Words speak volumes
Play a while
Read this extract and substitute other words for ‘got’ and its forms:
“I got on horseback within ten minutes after I got your letter. When I got to Canterbury, I got a chaise for town. But I got wet through before I got to Canterbury and I have got such a cold as I shall not be able to get rid of in a hurry. I got to the treasury about noon, but first of all I got shaved and dressed. I soon got into the work of getting a memorial before the board, but I could not get an answer.” (Aristarchus, 1789). How many could you manage?
Learn a little
The verbs that we use give away our level of proficiency. The many ‘gots’ in the passage above tell this story. Revising after writing is a lost art in the age of spell-check, but, if mastered, can yield great dividends. The above extract is a typical case in point and this kind of repetition reveals the language items a user can command with proficiency.

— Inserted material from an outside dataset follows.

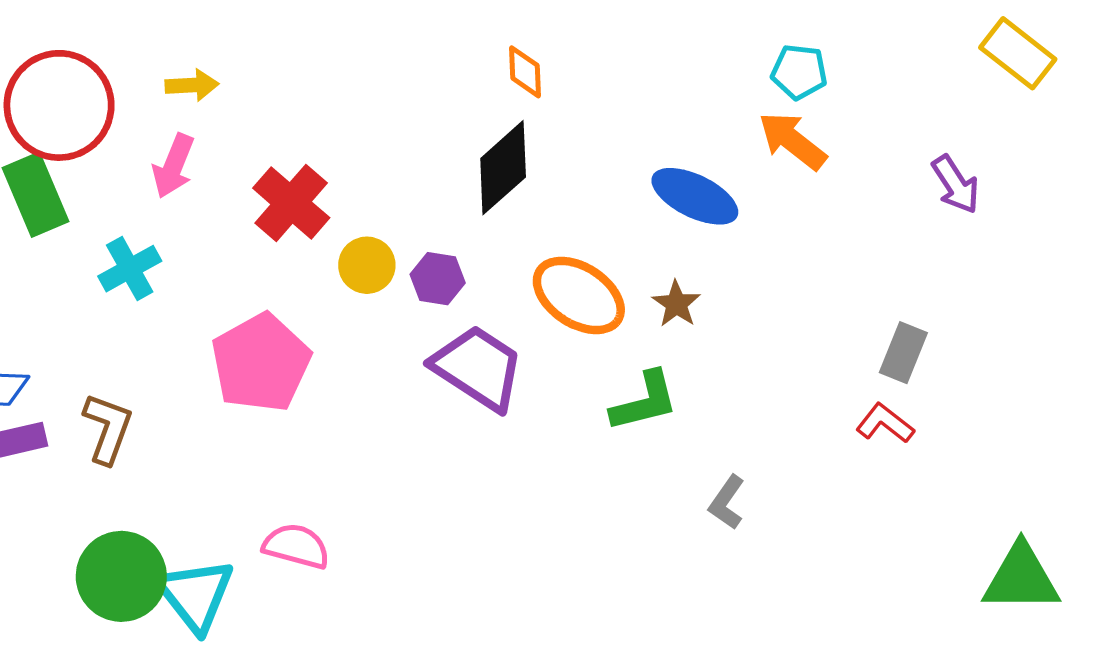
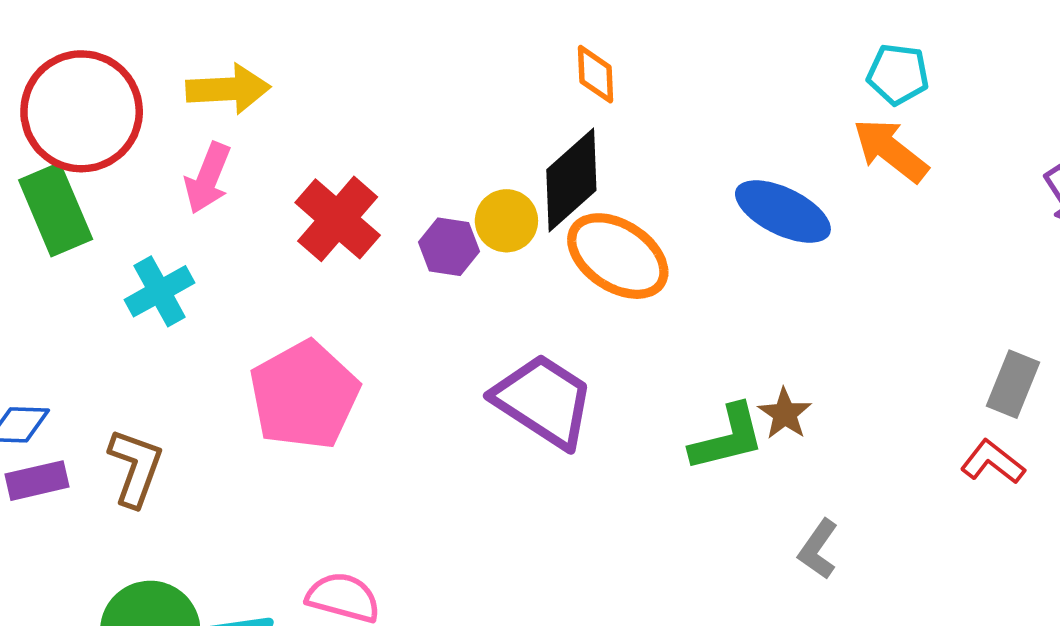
yellow arrow: (192, 85) -> (228, 89), size x1.4
yellow circle: (367, 265) -> (506, 221), moved
purple hexagon: (438, 279) -> (449, 247), moved
orange ellipse: (579, 295) -> (618, 256), moved
brown star: (676, 304) -> (785, 414), moved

Before the birth of the great TV match, football matches were relayed through radio commentaries in which listeners could follow the action by using a grid of numbered squares. ‘Back to square one’ emerged from this experience when a player had to begin at the beginning in the middle of a match. ‘Nine days’ wonder’ also has a similar interesting history. When puppies are born, they are blind until their eyes open on the ninth day after birth.

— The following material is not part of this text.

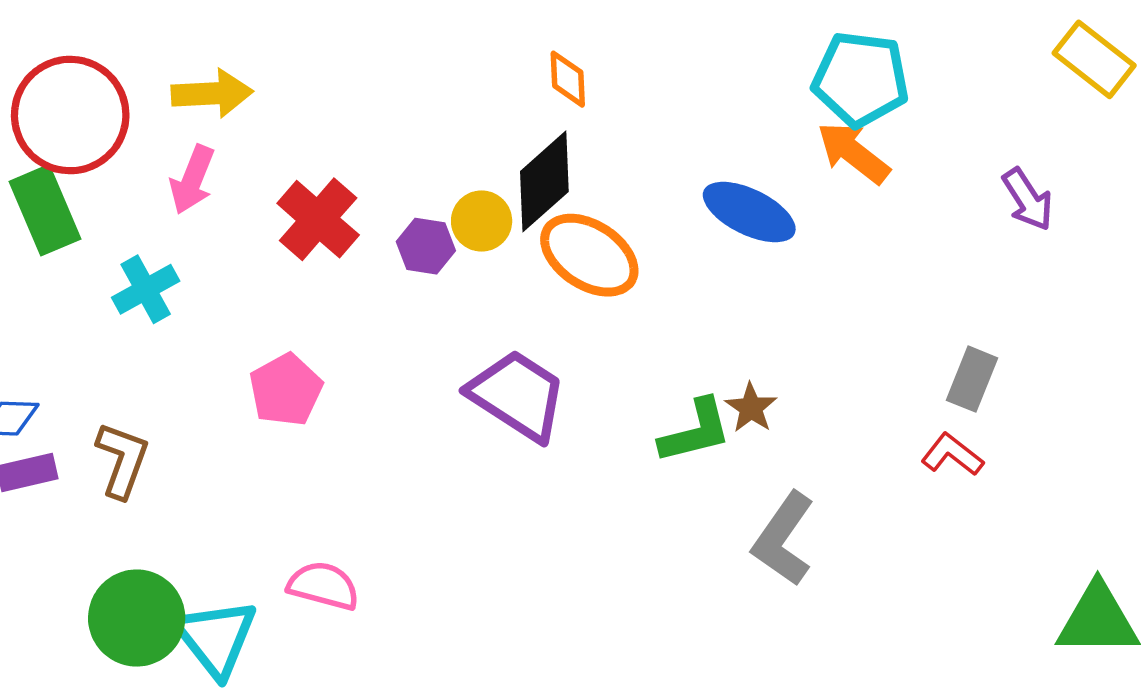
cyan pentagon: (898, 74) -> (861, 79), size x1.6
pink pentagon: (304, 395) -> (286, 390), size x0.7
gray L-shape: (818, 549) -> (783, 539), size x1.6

A ‘package’ is a small parcel, usually sent by post or by courier, such as ‘package of books’. A ‘packet’ is a big box, container or bag that contains a number of things or a fixed amount of some goods such as a ‘packet of cigarettes’. ‘Packaging’ refers to the material that is arranged around things in order to tempt people to buy them like the ‘fancy packaging of perfumes’. While ‘packing’ is the surrounding stuff around things, placed to protect them from damage, such as the straw around fruit.